To be precise, the press seems to like Republican bullies. Prior to the eruption of the lane-closing controversy last year, the New Jersey governor spent years basking in the Beltway media glow specifically because of his eagerness to unleash combative, insulting bromides. It showed he was authentic!
But could you even imagine if an angry candidate Obama, or President Obama, shook his finger in the face of a voter at a town hall forum the way Christie loves to do and get rewarded for it? The media freak-out in the wake of an Obama flash of raw anger would likely be incalculable.
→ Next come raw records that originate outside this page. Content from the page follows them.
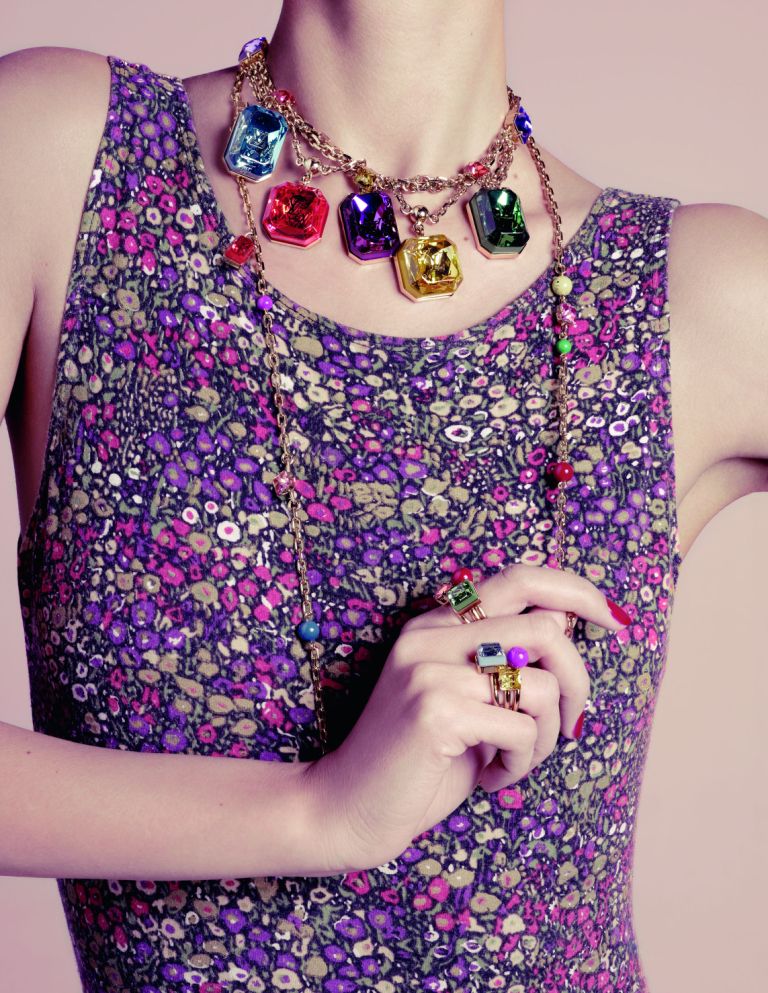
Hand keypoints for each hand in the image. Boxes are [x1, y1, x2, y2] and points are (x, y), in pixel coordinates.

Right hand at [300, 563, 628, 873]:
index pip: (519, 579)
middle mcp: (431, 634)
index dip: (577, 592)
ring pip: (541, 687)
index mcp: (437, 623)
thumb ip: (506, 657)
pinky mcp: (436, 709)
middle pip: (546, 630)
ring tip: (514, 759)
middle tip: (570, 725)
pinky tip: (492, 776)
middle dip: (579, 682)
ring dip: (545, 737)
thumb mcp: (469, 699)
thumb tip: (565, 620)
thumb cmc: (420, 759)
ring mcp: (430, 668)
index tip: (615, 620)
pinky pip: (522, 730)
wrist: (350, 807)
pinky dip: (522, 762)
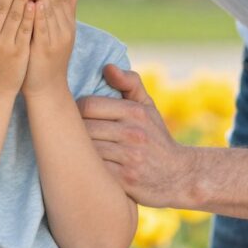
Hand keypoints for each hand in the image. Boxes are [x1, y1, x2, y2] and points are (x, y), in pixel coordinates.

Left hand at [22, 0, 77, 96]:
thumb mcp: (60, 35)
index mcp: (67, 26)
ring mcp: (56, 40)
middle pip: (58, 3)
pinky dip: (40, 15)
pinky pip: (43, 29)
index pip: (63, 0)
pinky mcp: (45, 49)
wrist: (47, 89)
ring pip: (51, 13)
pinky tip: (35, 2)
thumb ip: (67, 14)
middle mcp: (64, 31)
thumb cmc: (48, 61)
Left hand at [77, 65, 197, 207]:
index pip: (87, 105)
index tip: (75, 118)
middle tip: (67, 137)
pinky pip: (93, 171)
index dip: (75, 111)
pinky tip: (85, 169)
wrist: (179, 176)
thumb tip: (107, 67)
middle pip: (83, 128)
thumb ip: (129, 83)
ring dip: (77, 152)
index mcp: (135, 112)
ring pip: (85, 150)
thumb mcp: (148, 107)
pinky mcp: (125, 180)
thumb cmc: (156, 138)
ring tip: (73, 153)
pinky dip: (86, 169)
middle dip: (73, 132)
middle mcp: (133, 133)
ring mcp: (130, 158)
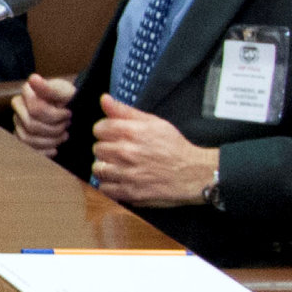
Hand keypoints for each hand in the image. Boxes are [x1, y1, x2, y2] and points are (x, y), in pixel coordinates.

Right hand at [10, 72, 76, 157]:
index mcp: (27, 91)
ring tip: (63, 135)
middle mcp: (18, 106)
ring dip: (50, 141)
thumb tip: (33, 79)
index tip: (68, 113)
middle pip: (32, 125)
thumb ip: (50, 88)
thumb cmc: (70, 99)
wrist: (72, 108)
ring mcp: (18, 121)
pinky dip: (43, 152)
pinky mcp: (21, 135)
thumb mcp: (66, 91)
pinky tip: (55, 149)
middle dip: (54, 129)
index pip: (36, 110)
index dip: (55, 115)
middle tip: (67, 125)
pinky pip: (27, 149)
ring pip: (28, 138)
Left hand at [86, 97, 221, 206]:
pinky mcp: (129, 192)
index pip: (99, 128)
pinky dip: (110, 184)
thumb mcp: (154, 122)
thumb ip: (125, 111)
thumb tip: (104, 99)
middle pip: (97, 148)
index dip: (106, 131)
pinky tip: (122, 179)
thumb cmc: (174, 147)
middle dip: (108, 149)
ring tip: (121, 166)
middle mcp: (126, 152)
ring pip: (97, 168)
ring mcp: (126, 174)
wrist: (193, 172)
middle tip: (121, 151)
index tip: (113, 135)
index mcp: (131, 132)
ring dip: (107, 167)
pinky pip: (104, 188)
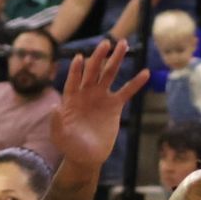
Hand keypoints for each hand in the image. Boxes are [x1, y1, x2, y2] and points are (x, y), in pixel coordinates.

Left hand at [48, 38, 149, 169]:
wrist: (86, 156)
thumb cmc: (70, 145)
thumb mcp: (59, 135)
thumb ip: (56, 121)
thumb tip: (55, 107)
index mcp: (71, 98)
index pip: (73, 80)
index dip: (76, 70)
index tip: (79, 58)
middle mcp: (86, 93)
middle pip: (93, 71)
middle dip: (99, 57)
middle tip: (107, 43)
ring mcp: (101, 97)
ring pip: (109, 74)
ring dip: (116, 60)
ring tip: (123, 44)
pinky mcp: (114, 106)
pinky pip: (126, 92)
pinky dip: (135, 83)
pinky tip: (145, 73)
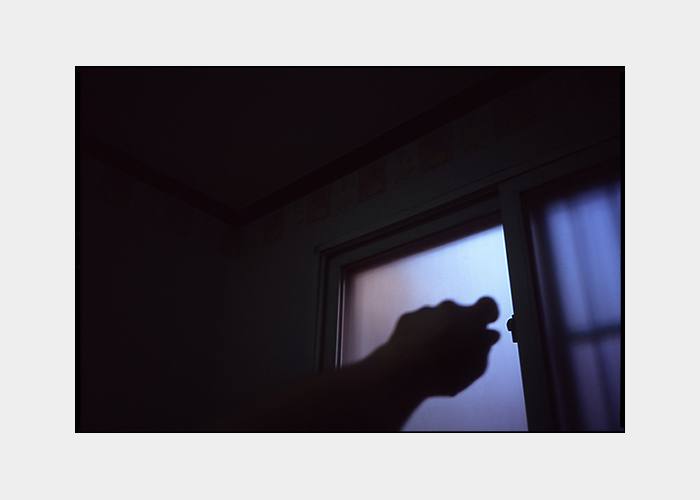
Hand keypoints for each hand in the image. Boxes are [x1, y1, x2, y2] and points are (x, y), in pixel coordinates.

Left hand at [383, 297, 499, 397]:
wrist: (405, 370)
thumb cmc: (444, 371)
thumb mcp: (477, 366)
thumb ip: (485, 346)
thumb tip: (488, 336)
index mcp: (472, 317)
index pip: (487, 305)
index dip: (488, 314)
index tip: (487, 323)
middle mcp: (450, 308)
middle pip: (461, 313)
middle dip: (462, 327)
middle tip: (459, 348)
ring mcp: (427, 311)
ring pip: (439, 318)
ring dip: (441, 331)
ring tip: (436, 355)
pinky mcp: (408, 317)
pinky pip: (420, 323)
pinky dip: (422, 333)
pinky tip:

And recall last summer when during an interview with NPR's Terry Gross, Clinton got into a mildly contentious back-and-forth when the host repeatedly suggested Clinton only expressed her support for gay marriage when it became politically expedient. The media's response to the minor NPR kerfuffle was swift and fierce, as Clinton was widely condemned for getting too emotional. MSNBC, The Wall Street Journal, Politico and New York all deducted points for her "testy" exchange.
As Jessica Valenti wrote in The Guardian, "Any emotion that Hillary Clinton shows has always been used against her." By contrast, any emotion Christie showed was used to elevate him to hero status in the press.
So as Christie launches his White House run, keep in mind that among all the candidates from both parties, it's a conservative Republican governor who, over the last five years, accumulated the largest pile of glowing Beltway press clips. And it's a candidate who has fallen almost completely out of favor with American voters.